Graceful
Le poète parcourt le monde à toute vitesse : nul n’a le temps de tout vivre. L'essentiel est de ne pas sombrer dans « le scandale de ne pas vivre alors qu’on est vivants ».
Les instants vécus ont laissé leur empreinte. En quelques mots, ils sont restitués, dans leur décor, leur atmosphère : un soir de pêcheurs sur les docks de Salonique, un aéroport où un homme s’attend lui-même, une nuit qui ressemble à un jour. Prendre la mesure du monde : le poète vérifie, nomenclature, recense au ciel les étoiles.

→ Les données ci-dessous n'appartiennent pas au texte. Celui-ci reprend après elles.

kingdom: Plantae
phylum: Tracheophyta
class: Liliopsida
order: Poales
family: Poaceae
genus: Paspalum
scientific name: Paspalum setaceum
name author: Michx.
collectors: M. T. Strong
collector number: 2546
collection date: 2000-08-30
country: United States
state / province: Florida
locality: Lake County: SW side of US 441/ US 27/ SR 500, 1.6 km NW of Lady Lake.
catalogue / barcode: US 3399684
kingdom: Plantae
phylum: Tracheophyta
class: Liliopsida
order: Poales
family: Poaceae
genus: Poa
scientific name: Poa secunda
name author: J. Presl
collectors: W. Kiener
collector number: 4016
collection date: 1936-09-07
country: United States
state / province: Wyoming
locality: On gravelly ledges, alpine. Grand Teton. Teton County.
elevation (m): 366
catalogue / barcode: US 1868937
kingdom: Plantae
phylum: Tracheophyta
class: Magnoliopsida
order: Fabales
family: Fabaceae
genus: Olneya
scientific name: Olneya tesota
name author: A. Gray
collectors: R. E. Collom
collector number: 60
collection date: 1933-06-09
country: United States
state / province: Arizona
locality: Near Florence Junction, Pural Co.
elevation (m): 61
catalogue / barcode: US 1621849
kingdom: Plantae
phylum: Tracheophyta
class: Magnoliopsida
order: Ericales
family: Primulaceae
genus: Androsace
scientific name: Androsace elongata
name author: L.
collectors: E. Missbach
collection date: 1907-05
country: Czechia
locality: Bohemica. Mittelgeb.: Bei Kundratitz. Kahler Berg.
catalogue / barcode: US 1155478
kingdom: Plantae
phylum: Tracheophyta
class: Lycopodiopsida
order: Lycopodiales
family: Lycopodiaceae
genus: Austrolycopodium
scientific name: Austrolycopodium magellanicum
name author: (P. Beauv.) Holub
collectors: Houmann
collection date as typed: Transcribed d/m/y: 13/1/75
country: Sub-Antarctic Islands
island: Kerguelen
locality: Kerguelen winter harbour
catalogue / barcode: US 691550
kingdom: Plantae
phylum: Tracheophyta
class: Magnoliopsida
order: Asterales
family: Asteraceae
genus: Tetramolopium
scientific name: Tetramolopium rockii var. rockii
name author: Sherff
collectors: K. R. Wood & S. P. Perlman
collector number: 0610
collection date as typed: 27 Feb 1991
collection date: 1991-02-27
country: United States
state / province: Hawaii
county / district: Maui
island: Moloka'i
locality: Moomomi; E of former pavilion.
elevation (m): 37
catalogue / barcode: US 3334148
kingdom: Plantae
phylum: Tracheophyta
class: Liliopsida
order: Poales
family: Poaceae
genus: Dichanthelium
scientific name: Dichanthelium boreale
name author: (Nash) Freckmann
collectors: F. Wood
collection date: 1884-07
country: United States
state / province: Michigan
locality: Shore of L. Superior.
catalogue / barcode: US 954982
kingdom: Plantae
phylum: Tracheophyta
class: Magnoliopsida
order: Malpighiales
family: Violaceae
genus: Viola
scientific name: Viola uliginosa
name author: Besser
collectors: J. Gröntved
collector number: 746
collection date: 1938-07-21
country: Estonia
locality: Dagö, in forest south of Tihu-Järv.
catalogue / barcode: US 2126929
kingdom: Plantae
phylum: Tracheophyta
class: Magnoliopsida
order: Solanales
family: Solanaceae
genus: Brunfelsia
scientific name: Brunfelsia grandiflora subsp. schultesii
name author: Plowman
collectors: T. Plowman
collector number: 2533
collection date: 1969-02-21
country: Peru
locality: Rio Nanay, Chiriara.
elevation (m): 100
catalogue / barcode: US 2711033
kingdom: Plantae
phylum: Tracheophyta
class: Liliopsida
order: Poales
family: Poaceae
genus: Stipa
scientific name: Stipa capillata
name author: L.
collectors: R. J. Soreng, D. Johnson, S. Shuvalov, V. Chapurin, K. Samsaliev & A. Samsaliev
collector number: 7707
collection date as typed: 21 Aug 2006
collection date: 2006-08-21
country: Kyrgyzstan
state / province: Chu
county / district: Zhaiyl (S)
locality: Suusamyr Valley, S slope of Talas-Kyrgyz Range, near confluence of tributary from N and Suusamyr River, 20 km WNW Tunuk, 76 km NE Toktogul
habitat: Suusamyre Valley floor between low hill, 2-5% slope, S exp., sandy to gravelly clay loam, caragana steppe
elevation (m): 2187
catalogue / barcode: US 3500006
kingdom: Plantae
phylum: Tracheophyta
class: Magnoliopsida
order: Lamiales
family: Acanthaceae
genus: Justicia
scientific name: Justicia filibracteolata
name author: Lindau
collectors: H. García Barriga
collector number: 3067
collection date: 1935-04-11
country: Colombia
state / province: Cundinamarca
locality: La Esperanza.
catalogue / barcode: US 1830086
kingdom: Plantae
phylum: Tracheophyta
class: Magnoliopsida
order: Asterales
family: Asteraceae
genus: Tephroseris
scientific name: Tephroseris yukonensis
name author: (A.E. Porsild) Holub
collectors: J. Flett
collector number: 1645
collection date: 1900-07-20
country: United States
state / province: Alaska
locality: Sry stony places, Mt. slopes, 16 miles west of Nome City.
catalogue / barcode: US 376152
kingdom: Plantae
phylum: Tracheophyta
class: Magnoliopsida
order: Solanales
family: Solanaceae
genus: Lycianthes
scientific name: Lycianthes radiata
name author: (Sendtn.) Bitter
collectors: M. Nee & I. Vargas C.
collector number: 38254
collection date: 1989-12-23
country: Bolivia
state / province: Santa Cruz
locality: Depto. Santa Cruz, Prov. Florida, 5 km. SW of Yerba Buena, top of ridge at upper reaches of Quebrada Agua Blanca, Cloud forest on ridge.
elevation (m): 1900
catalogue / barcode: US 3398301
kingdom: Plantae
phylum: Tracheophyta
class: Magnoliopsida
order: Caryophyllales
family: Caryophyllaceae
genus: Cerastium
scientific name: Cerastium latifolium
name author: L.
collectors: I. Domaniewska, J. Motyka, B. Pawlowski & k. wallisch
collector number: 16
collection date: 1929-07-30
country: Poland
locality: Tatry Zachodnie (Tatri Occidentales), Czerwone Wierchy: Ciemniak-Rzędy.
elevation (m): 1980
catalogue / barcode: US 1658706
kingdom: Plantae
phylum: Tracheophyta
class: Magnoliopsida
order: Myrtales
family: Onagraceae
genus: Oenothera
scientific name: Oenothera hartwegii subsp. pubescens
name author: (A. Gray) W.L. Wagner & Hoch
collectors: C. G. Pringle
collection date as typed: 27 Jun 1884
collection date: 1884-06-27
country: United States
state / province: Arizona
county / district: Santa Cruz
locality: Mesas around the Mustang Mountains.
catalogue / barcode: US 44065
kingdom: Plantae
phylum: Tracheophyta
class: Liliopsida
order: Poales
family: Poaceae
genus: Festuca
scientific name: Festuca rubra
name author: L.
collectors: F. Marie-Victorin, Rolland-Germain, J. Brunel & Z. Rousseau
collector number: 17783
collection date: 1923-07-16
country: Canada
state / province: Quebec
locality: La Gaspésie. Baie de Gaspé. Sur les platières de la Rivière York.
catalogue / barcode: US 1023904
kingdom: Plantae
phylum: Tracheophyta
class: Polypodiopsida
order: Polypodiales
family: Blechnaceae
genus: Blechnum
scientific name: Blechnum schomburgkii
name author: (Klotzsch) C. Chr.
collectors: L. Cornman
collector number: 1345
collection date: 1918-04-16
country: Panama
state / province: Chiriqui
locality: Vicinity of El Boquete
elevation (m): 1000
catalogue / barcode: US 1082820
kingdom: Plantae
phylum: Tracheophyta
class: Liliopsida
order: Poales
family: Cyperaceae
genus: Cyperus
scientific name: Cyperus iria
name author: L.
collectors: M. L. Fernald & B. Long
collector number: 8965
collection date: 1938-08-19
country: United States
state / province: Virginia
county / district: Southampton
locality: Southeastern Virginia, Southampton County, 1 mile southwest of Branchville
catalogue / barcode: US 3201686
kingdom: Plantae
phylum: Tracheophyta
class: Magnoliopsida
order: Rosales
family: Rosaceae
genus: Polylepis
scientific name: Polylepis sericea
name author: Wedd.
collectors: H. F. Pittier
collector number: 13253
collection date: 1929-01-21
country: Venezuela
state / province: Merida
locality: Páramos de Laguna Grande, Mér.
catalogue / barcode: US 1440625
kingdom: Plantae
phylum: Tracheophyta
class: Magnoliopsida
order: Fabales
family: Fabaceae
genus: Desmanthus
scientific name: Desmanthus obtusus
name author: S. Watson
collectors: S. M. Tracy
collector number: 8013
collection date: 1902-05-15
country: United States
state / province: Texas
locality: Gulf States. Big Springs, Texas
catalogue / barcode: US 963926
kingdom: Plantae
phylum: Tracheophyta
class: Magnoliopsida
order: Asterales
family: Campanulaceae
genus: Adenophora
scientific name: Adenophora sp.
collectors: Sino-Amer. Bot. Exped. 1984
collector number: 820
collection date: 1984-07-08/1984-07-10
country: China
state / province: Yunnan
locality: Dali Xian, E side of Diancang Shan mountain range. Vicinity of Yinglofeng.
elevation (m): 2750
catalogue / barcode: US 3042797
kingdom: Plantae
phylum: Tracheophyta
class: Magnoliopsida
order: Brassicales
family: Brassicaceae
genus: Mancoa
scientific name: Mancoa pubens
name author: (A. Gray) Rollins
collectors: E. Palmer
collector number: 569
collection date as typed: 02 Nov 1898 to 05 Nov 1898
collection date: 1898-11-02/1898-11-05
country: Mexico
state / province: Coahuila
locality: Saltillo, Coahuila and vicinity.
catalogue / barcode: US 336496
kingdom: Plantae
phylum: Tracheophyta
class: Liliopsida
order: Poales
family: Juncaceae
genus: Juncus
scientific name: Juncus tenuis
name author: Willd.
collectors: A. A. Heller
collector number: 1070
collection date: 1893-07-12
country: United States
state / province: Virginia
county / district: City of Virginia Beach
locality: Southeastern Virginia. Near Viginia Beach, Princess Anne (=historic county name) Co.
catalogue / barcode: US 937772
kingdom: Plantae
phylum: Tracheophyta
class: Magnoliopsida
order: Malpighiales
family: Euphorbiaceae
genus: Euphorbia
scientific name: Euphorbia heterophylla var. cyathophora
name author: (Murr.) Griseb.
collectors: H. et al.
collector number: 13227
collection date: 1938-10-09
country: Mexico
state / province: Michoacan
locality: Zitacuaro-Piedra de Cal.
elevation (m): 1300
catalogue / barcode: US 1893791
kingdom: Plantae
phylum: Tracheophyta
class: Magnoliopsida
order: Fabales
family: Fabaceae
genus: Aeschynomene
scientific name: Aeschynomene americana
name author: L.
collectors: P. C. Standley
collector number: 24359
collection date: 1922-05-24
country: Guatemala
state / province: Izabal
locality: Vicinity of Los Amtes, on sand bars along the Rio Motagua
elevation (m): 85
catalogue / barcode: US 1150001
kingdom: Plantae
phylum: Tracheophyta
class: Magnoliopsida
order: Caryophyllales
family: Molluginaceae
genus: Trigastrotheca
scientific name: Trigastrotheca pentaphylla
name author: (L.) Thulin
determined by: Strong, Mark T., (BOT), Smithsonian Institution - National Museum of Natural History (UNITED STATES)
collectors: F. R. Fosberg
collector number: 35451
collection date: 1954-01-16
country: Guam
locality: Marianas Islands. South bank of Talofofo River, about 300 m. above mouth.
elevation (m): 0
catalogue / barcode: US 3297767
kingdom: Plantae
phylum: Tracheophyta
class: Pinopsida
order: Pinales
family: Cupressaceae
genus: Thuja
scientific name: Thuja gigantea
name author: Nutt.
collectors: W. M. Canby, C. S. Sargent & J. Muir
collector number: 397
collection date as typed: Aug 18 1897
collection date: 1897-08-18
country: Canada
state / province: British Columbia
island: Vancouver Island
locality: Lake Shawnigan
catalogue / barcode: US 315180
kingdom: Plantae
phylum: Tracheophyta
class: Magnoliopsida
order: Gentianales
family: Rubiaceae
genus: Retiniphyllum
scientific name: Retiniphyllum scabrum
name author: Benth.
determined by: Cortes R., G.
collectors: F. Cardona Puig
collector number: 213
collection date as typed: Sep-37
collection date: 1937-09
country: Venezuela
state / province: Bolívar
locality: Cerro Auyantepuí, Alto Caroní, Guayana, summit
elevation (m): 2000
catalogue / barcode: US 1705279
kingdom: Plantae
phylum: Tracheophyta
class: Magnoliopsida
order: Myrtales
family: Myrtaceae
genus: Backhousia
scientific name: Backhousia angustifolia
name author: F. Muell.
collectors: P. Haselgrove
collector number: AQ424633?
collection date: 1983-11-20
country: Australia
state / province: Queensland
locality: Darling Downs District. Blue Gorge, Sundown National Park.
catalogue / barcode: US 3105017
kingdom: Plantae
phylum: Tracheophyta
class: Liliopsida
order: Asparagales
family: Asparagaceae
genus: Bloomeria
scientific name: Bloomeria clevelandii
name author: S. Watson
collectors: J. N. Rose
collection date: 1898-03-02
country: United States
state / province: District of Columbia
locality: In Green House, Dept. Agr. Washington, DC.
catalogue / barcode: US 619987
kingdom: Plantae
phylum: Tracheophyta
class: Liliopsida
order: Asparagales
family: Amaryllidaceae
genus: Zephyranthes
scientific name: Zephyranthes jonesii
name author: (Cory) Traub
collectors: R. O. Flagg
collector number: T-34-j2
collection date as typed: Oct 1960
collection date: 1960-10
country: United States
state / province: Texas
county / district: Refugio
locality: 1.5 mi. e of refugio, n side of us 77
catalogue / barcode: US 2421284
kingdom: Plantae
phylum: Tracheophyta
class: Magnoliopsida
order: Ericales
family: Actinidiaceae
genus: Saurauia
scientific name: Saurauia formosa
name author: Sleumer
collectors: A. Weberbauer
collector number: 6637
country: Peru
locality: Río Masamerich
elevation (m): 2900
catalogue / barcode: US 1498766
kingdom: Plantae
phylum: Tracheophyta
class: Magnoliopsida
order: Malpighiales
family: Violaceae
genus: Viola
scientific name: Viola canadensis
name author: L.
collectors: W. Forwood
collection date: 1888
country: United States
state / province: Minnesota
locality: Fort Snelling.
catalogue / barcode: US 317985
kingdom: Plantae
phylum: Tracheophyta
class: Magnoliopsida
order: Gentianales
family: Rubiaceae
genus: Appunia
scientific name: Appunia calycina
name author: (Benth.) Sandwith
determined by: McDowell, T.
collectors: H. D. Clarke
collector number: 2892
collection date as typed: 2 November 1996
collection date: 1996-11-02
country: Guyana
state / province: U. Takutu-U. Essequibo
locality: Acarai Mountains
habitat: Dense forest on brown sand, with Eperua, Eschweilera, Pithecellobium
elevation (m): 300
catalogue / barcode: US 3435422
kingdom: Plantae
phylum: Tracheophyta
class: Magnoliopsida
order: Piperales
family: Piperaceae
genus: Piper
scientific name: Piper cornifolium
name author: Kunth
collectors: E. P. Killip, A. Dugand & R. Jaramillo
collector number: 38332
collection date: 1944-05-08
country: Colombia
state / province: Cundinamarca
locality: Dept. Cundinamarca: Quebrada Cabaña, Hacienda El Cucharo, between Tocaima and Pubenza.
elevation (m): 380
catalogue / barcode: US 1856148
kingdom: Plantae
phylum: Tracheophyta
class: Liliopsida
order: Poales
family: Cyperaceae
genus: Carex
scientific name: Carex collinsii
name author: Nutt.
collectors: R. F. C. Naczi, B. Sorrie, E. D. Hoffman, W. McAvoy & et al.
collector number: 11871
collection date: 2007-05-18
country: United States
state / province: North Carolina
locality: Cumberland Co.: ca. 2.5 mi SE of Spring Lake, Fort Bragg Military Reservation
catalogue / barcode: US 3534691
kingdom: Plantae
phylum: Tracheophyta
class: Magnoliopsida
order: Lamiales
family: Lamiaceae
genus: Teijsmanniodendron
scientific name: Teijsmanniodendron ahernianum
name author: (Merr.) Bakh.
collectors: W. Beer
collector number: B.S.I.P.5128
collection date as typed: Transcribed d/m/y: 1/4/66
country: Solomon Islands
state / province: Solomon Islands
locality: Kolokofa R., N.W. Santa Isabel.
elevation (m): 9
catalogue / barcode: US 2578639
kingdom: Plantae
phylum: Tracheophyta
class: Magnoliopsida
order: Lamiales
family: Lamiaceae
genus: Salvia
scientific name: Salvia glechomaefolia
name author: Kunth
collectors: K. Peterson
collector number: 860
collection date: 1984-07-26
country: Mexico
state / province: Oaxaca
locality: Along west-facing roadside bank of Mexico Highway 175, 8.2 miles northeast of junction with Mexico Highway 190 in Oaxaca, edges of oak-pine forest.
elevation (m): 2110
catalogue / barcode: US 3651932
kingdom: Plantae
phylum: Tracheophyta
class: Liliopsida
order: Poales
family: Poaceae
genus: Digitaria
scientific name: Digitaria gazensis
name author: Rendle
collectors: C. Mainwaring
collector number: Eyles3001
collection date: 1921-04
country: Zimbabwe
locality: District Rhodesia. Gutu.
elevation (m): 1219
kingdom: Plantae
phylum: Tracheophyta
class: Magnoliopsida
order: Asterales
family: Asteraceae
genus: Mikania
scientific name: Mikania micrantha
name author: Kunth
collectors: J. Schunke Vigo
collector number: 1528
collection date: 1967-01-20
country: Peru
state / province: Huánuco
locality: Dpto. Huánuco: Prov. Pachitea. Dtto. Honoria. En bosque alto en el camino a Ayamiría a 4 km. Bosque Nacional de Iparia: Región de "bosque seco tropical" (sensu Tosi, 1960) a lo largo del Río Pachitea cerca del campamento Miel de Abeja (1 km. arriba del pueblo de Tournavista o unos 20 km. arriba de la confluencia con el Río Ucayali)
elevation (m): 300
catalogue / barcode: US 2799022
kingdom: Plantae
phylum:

Il s’adresse à un toi, réel et rêvé tout à la fois. Il lui fait part du monde, de tous les corps, des morts et des vivants. En déployant le monde à l’intention singulière d’un autre qui l’écoute, il réinvente une forme d’énonciation très ancienne, qu’on trouve dans L’Iliade et L’Odyssée : l’énonciation en catalogue. Il ne raconte pas, il n’informe pas, il catalogue le monde.
Parfois, tu et le monde s’opposent, comme s’ils se disputaient le voyant. Parfois, au contraire, tu et le monde ne font qu’un. Cette dialectique entre toi et le monde devient la définition même de l’amour.